++++ Exercise text
Joined Bell Telephone Laboratories (1949), where he spent the core of his career (1949–84). Bell Labs in this period was the world’s leading industrial research laboratory — the transistor, information theory, the laser, the cosmic microwave background, and Unix all emerged from it. Anderson’s condensed-matter work was done in this environment: a setting where fundamental physics and practical engineering coexisted, and where the question of how macroscopic phenomena relate to microscopic laws was not merely academic.
Visiting professor at Cambridge (1961–62, 1967–75). Professor of physics at Princeton (1975–2006). Nobel Prize in Physics (1977, shared with Nevill Mott and Van Vleck) for “fundamental theoretical investigations of the electronic structure of magnetic and disordered systems.” Co-founder of the Santa Fe Institute (1984), alongside Murray Gell-Mann and Kenneth Arrow. National Medal of Science (1982). Died 29 March 2020 in Princeton, New Jersey.
More Is Different
“More Is Different: Broken Symmetries and the Nature of the Hierarchical Structure of Science” (Science, 1972) is Anderson’s most influential paper outside condensed-matter physics. The argument:
Reductionism is true: the laws of physics at one level are consistent with the laws at the level below, and in principle derivable from them. But the ability to derive does not imply the ability to reconstruct. At each level of complexity — particles, atoms, molecules, cells, organisms, ecosystems, societies — new phenomena appear that are not obvious from the laws of the level below. The laws of chemistry are not derivable from the laws of particle physics in any practical sense; the laws of biology are not derivable from chemistry; the laws of economics are not derivable from biology. Each level has its own regularities, its own organising principles, and its own scientific discipline.
The concrete mechanism is symmetry breaking. The fundamental equations of physics are highly symmetric — they treat all directions in space equally, all moments in time equally. But the solutions of those equations are not symmetric: a crystal breaks the spatial symmetry of the underlying interactions; a magnet breaks the rotational symmetry; a superconductor breaks a gauge symmetry. The new properties (rigidity, magnetism, superconductivity) are emergent — they exist only in the solution, not in the equation. The equations permit them; they do not require them. And the emergent properties are as real as the fundamental ones: they support their own laws, their own conservation principles, their own experimental signatures.
Anderson’s target was the reductionist hierarchy in which particle physics sits at the top and everything else is “applied” — a hierarchy he saw embedded in the funding structures and status systems of physics. “The arrogance of the particle physicist and his intensive research may be behind us,” he wrote. The claim is not anti-reductionist in the sense of denying that atoms obey quantum mechanics; it is anti-hierarchical in the sense of denying that knowing quantum mechanics tells you what atoms will do when they are many.
++++++++
++++ Listed entries
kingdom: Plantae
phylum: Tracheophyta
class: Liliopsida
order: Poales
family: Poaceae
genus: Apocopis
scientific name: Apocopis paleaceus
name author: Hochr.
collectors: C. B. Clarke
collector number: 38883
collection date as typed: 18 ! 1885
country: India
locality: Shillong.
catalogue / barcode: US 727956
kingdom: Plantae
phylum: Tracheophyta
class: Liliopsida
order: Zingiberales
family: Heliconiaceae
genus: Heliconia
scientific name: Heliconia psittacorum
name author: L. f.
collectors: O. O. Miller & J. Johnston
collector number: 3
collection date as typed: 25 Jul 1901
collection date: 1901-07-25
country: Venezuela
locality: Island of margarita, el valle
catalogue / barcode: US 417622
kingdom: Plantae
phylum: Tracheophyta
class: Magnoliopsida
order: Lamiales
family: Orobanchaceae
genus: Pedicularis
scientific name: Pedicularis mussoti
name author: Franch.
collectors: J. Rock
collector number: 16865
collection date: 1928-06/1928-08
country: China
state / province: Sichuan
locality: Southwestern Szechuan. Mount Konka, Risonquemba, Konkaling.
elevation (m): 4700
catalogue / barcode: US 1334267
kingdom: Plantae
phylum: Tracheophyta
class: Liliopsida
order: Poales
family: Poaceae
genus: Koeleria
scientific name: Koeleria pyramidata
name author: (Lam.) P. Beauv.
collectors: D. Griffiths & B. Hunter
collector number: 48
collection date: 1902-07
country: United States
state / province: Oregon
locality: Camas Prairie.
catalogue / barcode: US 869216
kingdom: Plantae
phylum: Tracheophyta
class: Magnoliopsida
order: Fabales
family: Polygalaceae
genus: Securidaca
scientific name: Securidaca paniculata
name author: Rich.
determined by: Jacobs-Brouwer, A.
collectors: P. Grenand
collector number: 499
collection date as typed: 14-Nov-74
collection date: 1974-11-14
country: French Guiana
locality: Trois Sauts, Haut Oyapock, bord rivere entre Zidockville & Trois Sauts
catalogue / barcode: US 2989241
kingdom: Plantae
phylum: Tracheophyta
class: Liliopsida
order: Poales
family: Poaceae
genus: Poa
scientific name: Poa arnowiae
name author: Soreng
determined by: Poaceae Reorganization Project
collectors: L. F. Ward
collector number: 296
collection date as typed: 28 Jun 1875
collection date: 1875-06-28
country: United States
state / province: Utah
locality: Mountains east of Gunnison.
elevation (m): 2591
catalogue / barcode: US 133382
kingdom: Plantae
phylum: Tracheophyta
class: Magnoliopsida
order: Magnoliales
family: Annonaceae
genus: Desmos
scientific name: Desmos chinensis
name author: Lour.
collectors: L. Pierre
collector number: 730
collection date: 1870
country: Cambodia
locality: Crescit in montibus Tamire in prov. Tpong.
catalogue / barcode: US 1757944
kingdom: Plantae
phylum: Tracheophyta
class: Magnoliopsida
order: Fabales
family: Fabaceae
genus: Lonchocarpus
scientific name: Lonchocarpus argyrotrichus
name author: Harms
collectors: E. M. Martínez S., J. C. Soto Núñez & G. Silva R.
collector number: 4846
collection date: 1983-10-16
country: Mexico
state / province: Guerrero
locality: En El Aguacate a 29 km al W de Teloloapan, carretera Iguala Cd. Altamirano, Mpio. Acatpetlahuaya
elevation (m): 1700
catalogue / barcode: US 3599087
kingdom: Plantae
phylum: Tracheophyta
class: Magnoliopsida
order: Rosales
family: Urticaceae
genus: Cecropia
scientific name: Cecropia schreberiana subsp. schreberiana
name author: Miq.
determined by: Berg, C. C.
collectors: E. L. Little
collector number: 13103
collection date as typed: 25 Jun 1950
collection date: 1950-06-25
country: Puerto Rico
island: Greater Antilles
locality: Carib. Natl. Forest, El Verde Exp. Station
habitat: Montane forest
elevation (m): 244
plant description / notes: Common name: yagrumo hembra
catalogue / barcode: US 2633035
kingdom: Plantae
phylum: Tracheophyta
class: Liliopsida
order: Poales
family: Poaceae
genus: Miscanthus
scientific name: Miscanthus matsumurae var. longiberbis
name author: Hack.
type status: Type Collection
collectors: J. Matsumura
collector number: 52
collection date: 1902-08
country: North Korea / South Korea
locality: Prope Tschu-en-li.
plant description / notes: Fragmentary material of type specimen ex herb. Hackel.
++++++++
(What this task involves) According to the text on Anderson's career and ideas, what emerged from Bell Labs? List each one.

(Reply to the task) The transistor, information theory, the laser, the cosmic microwave background, and Unix.